■ **Questions to answer**
1 > In the passage on the brain microprobe, what material is the integrated emission/sensing microprobe made from?
2 > Quote everything in the passage on the brain microprobe from "Now, researchers from" down to "device sensor-and-actuator platforms.".

■ **Source passage**
= = = = =

For the last 10 years, optogenetic technology has allowed researchers to probe the brain, one neuron at a time, to better understand how it works. However, linking neural activity to specific behaviors—which often involves a whole symphony of neurons—has proved difficult because existing electro-optical probes are not small enough or fast enough to capture the nearly simultaneous reaction to neural circuit activation.

Now, researchers from Brown University report having designed and demonstrated in rodent models an intracortical multifunctional microprobe array that can optically stimulate brain microcircuits while simultaneously recording the response (Nat. Methods, doi: 10.1038/NMETH.3620). The technology could someday lead to the development of neural prostheses, or, more broadly, serve as multipurpose bioengineering device sensor-and-actuator platforms.

Previous designs for multifunctional intracortical probes involved combining a light emitter block and an electronic sensor block into one bulky device. With these devices, the two material blocks are at least tens of micrometers apart, limiting their ability to simultaneously stimulate and sense neurons. Led by OSA Fellow Arto Nurmikko, the Brown researchers designed an integrated emission/sensing intracortical microprobe from an optically transparent, but highly conductive zinc oxide crystal. Zinc oxide’s transparency and wide bandgap allow it to deliver light and conduct electricity at the same time.

With colleagues from Seoul National University in Korea, Nurmikko’s team developed a microfabrication method to create the monolithic zinc oxide chip. The chip design includes an array of 16 micrometer-scale opto-electrodes that can each deliver light and sense electrical current. The array design enables the device to stimulate and record several nerve cells at once. They tested the micro-optoelectrode array’s performance with computational and mouse models. Benchtop tests of the device showed millisecond recording precision; and in mice, neural activity patterns were recorded at light-power levels ranging over three orders of magnitude.

Moving forward, the team would like to eventually incorporate wireless access to the device and see it used as a chronic (i.e., permanent) implant in humans.

= = = = =

[Recorded data]
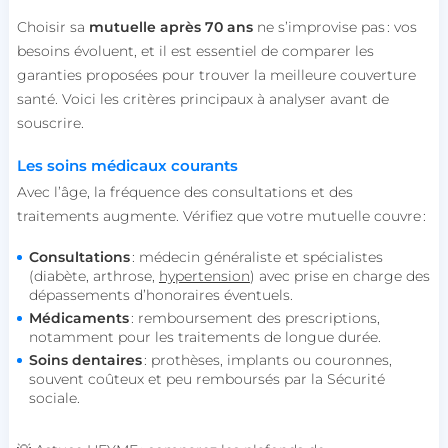
Choisir sa
mutuelle après 70 ans
ne s’improvise pas : vos
besoins évoluent, et il est essentiel de comparer les
garanties proposées pour trouver la meilleure couverture
santé. Voici les critères principaux à analyser avant de
souscrire.
Les soins médicaux courants
Avec l’âge, la fréquence des consultations et des
traitements augmente. Vérifiez que votre mutuelle couvre :
Consultations
: médecin généraliste et spécialistes
(diabète, arthrose,
hypertension
) avec prise en charge des
dépassements d’honoraires éventuels.
Médicaments
: remboursement des prescriptions,
notamment pour les traitements de longue durée.
Soins dentaires
: prothèses, implants ou couronnes,
souvent coûteux et peu remboursés par la Sécurité
sociale.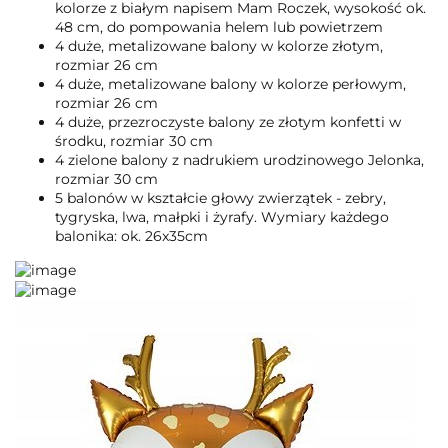
kolorze z białym napisem Mam Roczek, wysokość ok.
48 cm, do pompowania helem lub powietrzem
4 duże, metalizowane balony w kolorze złotym,
rozmiar 26 cm
4 duże, metalizowane balony w kolorze perłowym,
rozmiar 26 cm
4 duże, przezroczyste balony ze złotym konfetti w
środku, rozmiar 30 cm
4 zielone balony z nadrukiem urodzinowego Jelonka,
rozmiar 30 cm
5 balonów w kształcie głowy zwierzątek - zebry,
tygryska, lwa, małpki i żyrafy. Wymiary każdego
balonika: ok. 26x35cm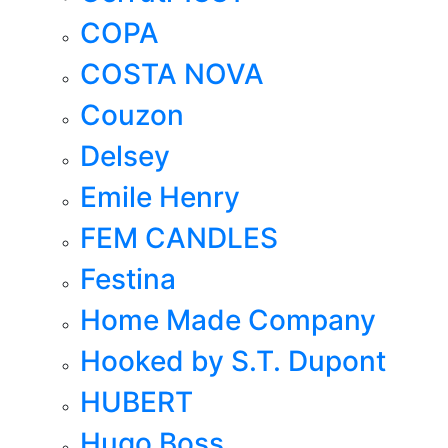
COPA
COSTA NOVA
Couzon
Delsey
Emile Henry
FEM CANDLES
Festina
Home Made Company
Hooked by S.T. Dupont
HUBERT
Hugo Boss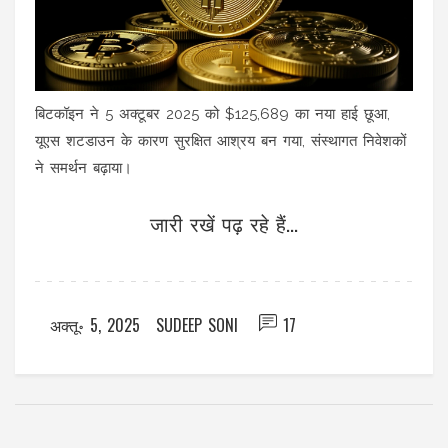
बिटकॉइन ने 5 अक्टूबर 2025 को $125,689 का नया हाई छूआ,
यूएस शटडाउन के कारण सुरक्षित आश्रय बन गया, संस्थागत निवेशकों
ने समर्थन बढ़ाया।
जारी रखें पढ़ रहे हैं...
अक्तू॰ 5, 2025
SUDEEP SONI
17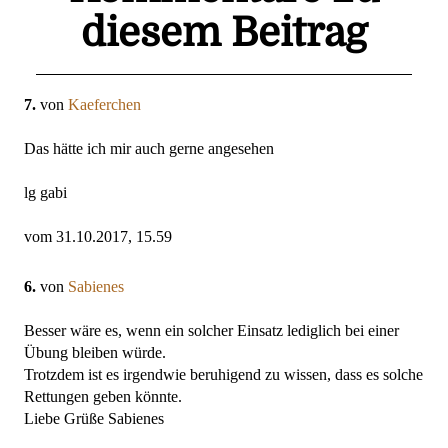
diesem Beitrag
7.
von
Kaeferchen
Das hätte ich mir auch gerne angesehen
lg gabi
vom 31.10.2017, 15.59
6.
von
Sabienes
Besser wäre es, wenn ein solcher Einsatz lediglich bei einer
Übung bleiben würde.
Trotzdem ist es irgendwie beruhigend zu wissen, dass es solche
Rettungen geben könnte.
Liebe Grüße Sabienes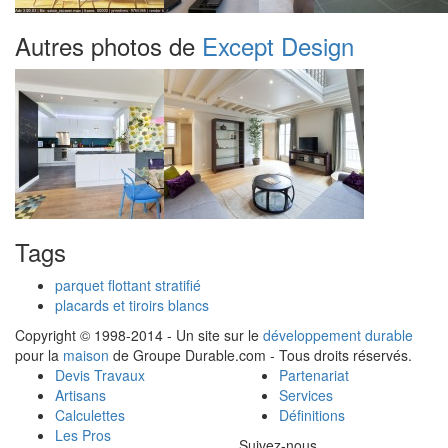
Autres photos de
Except Design
Tags
parquet flottant stratifié
placards et tiroirs blancs
Copyright © 1998-2014 - Un site sur le
développement durable
pour la
maison
de Groupe Durable.com - Tous droits réservés.
Devis Travaux
Partenariat
Artisans
Services
Calculettes
Définitions
Les Pros
Suivez-nous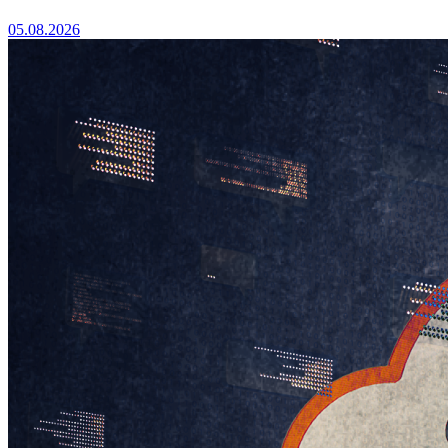
05.08.2026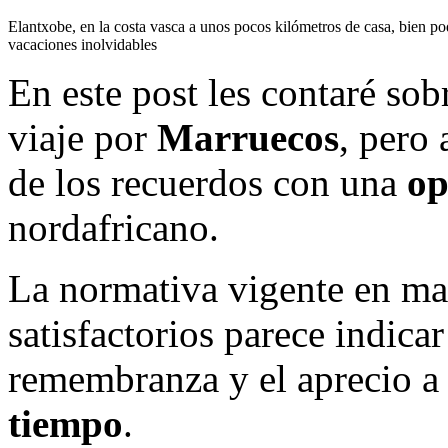
Elantxobe, en la costa vasca a unos pocos kilómetros de casa, bien po
vacaciones inolvidables
En este post les contaré sob
viaje por
Marruecos
, pero 
de los recuerdos con una
op
nordafricano.
La normativa vigente en mat
satisfactorios parece indicar
remembranza y el aprecio a 
tiempo
.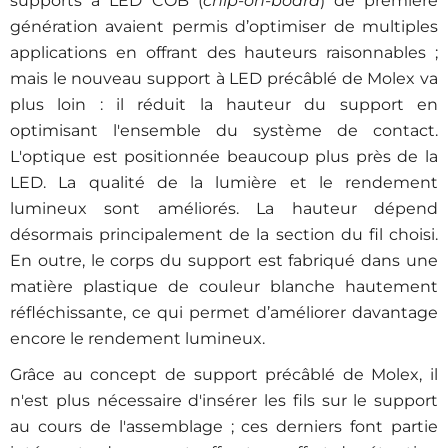
supports à LED COB (
chip-on-board
) de première
génération avaient permis d’optimiser de multiples
applications en offrant des hauteurs raisonnables ;
mais le nouveau support à LED précâblé de Molex va
plus loin : il réduit la hauteur du support en
optimisant l'ensemble du système de contact.
L'optique est positionnée beaucoup plus près de la
LED. La qualité de la lumière et le rendement
lumineux sont améliorés. La hauteur dépend
désormais principalement de la section du fil choisi.
En outre, le corps du support est fabriqué dans une
matière plastique de couleur blanche hautement
réfléchissante, ce qui permet d’améliorer davantage
encore le rendement lumineux.
Grâce au concept de support précâblé de Molex, il
n'est plus nécessaire d'insérer les fils sur le support
au cours de l'assemblage ; ces derniers font partie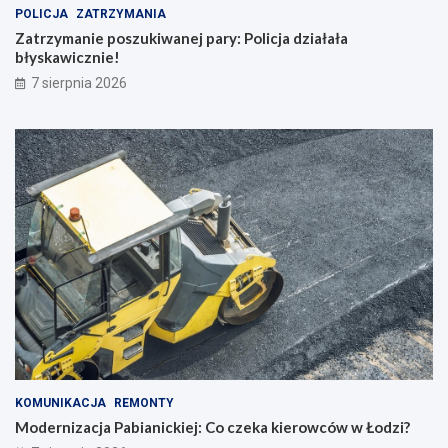
POLICJA
ZATRZYMANIA
Zatrzymanie poszukiwanej pary: Policja działała
błyskawicznie!
7 sierpnia 2026
KOMUNIKACJA
REMONTY
Modernizacja Pabianickiej: Co czeka kierowców w Łodzi?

= = = = =

■ **Solutions to the exercise**
1 > An optically transparent but highly conductive zinc oxide crystal.

2 >
Now, researchers from Brown University report having designed and demonstrated in rodent models an intracortical multifunctional microprobe array that can optically stimulate brain microcircuits while simultaneously recording the response (Nat. Methods, doi: 10.1038/NMETH.3620). The technology could someday lead to the development of neural prostheses, or, more broadly, serve as multipurpose bioengineering device sensor-and-actuator platforms.